§ EXERCISE: Lines before the one containing "highlights these trends" are not wanted. Transcribe that line and all after it exactly, to the end of the entries.

§ Dataset items:
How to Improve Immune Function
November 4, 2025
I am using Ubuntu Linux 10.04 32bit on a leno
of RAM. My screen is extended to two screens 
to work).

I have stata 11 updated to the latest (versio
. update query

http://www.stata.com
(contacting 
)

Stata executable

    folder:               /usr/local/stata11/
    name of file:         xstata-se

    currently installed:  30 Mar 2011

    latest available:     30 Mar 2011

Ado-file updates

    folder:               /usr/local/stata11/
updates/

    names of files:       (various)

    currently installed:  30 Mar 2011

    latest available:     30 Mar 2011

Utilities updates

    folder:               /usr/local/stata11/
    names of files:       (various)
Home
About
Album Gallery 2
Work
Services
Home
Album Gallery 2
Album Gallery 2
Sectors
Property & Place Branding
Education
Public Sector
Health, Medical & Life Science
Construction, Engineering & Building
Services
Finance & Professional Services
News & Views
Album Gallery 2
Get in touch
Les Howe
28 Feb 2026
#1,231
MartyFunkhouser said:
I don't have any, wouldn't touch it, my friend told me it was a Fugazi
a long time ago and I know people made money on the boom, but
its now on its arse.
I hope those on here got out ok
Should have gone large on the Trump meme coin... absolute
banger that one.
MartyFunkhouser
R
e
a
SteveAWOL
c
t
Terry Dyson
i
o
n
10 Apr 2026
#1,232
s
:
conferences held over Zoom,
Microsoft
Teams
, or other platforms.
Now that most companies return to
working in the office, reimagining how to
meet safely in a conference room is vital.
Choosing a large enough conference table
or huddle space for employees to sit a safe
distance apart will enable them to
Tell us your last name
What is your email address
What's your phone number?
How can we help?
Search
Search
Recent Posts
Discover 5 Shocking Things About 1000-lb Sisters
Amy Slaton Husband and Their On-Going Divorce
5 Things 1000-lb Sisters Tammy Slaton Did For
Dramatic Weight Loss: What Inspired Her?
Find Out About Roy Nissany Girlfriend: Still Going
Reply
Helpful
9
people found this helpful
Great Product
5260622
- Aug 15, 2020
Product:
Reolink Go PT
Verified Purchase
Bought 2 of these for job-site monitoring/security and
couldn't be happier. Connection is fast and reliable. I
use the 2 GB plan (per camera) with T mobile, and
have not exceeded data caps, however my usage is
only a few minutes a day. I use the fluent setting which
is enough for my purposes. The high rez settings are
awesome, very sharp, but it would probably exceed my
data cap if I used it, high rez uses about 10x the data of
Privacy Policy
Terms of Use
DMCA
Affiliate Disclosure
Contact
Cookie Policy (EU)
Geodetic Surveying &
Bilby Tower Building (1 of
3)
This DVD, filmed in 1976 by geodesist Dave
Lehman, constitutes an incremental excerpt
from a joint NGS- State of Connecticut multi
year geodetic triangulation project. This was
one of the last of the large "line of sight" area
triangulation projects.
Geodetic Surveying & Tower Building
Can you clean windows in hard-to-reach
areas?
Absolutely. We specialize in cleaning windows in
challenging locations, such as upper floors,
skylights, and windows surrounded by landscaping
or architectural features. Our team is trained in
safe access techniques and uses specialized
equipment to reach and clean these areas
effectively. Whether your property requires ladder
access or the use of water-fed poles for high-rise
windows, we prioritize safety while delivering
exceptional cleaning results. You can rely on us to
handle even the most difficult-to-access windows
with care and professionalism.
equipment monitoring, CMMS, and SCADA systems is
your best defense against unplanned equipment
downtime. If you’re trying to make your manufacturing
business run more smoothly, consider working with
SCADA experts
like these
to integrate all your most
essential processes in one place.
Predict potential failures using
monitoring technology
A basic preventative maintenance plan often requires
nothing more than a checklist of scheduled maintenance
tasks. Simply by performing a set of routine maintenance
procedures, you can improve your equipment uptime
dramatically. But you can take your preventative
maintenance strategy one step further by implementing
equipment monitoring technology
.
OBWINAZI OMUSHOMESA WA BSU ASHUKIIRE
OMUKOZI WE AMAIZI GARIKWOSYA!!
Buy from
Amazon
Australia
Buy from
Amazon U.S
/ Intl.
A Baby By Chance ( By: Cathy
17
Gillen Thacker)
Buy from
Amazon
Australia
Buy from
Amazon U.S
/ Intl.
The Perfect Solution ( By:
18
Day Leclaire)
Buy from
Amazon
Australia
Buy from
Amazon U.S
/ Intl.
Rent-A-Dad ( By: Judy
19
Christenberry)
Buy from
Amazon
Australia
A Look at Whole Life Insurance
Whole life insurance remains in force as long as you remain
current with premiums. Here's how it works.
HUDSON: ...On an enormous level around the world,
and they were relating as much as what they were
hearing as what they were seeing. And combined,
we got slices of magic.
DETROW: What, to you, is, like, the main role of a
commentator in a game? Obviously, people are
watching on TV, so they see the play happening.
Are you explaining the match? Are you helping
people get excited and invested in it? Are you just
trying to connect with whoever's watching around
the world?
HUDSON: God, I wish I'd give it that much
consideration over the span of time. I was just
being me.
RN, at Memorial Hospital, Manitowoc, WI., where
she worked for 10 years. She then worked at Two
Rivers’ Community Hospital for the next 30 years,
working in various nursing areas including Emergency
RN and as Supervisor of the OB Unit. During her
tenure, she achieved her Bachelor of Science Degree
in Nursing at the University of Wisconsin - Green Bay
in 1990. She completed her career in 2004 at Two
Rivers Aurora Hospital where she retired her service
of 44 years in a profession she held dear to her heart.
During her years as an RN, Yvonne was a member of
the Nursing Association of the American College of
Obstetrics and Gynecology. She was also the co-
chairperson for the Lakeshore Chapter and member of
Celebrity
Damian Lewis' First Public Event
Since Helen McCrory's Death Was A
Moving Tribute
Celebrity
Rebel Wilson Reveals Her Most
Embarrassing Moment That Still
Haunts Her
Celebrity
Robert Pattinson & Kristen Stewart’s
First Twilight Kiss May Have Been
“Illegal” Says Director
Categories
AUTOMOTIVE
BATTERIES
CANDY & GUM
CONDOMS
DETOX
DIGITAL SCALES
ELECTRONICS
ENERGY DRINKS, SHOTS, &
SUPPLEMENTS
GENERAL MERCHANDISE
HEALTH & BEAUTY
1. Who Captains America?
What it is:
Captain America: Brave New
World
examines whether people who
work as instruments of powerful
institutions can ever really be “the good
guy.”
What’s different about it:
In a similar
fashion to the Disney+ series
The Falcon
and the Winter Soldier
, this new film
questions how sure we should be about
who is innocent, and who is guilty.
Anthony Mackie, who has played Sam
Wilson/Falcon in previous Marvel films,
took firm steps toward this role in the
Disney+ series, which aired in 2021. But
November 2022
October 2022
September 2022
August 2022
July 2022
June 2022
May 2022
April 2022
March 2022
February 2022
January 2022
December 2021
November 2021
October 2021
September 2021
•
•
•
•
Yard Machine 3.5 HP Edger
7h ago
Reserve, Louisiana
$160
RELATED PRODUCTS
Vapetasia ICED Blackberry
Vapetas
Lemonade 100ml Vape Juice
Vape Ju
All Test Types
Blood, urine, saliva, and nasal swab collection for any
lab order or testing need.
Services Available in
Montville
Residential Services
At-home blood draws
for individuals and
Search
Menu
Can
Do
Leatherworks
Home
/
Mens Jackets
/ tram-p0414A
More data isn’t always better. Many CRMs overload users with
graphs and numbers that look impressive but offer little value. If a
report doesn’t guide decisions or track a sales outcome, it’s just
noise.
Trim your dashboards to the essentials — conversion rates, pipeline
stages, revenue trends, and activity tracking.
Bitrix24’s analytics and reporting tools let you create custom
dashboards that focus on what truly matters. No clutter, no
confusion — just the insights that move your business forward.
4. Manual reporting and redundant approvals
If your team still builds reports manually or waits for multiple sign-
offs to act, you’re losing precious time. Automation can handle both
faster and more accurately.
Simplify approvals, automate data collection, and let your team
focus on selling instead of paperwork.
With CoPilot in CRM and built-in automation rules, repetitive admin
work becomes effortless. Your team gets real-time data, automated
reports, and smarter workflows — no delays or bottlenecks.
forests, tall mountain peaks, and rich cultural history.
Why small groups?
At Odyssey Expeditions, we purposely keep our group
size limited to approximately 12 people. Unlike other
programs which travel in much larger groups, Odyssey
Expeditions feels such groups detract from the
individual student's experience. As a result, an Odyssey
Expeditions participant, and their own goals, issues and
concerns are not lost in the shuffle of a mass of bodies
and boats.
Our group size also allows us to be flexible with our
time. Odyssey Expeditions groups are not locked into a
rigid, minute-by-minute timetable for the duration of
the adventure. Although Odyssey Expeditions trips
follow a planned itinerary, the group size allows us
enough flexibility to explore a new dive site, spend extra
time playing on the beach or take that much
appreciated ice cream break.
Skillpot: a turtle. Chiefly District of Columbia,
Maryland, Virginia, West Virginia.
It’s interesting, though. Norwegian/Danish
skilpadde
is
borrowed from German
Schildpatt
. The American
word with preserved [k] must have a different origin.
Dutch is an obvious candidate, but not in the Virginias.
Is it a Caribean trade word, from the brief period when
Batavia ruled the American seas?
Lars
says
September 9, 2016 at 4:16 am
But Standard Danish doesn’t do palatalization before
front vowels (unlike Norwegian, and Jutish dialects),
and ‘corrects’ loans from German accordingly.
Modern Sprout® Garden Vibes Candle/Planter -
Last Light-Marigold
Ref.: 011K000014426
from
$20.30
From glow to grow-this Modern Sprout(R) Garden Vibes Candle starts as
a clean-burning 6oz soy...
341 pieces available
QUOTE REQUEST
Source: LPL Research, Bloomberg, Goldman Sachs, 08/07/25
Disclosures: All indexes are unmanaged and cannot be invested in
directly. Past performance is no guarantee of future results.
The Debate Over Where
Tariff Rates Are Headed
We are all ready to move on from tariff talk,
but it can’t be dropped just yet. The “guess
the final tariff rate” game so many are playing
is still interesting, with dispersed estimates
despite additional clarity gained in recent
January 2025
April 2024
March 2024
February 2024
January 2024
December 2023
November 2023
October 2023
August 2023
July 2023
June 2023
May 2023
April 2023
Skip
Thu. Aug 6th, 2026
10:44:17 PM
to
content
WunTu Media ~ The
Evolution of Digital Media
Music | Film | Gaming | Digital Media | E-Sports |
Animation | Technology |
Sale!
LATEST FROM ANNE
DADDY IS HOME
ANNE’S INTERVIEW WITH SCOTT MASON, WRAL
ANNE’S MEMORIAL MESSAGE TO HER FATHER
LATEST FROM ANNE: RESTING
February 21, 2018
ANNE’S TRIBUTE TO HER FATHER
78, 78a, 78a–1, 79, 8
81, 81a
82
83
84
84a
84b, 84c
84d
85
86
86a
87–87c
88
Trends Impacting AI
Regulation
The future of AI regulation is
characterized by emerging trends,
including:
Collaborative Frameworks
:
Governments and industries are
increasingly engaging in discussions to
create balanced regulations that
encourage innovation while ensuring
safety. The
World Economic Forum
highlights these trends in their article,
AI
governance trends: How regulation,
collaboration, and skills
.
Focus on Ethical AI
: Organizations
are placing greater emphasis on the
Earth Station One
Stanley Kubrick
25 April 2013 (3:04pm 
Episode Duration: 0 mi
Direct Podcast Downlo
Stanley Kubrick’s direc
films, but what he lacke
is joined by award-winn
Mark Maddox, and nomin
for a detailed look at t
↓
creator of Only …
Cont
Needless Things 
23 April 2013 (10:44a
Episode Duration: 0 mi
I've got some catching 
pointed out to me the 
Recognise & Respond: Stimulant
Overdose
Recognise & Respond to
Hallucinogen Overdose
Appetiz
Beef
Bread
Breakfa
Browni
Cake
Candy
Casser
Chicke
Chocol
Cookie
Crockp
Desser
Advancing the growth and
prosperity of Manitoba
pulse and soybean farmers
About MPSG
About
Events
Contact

§ RESULT OF THE EXERCISE:
highlights these trends in their article,
AI
governance trends: How regulation,
collaboration, and skills
.
Focus on Ethical AI
: Organizations
are placing greater emphasis on the
Earth Station One
Stanley Kubrick
25 April 2013 (3:04pm 
Episode Duration: 0 mi
Direct Podcast Downlo
Stanley Kubrick’s direc
films, but what he lacke
is joined by award-winn
Mark Maddox, and nomin
for a detailed look at t
↓
creator of Only …
Cont
Needless Things 
23 April 2013 (10:44a
Episode Duration: 0 mi
I've got some catching 
pointed out to me the 
Recognise & Respond: Stimulant
Overdose
Recognise & Respond to
Hallucinogen Overdose
Appetiz
Beef
Bread
Breakfa
Browni
Cake
Candy
Casser
Chicke
Chocol
Cookie
Crockp
Desser
Advancing the growth and
prosperity of Manitoba
pulse and soybean farmers
About MPSG
About
Events
Contact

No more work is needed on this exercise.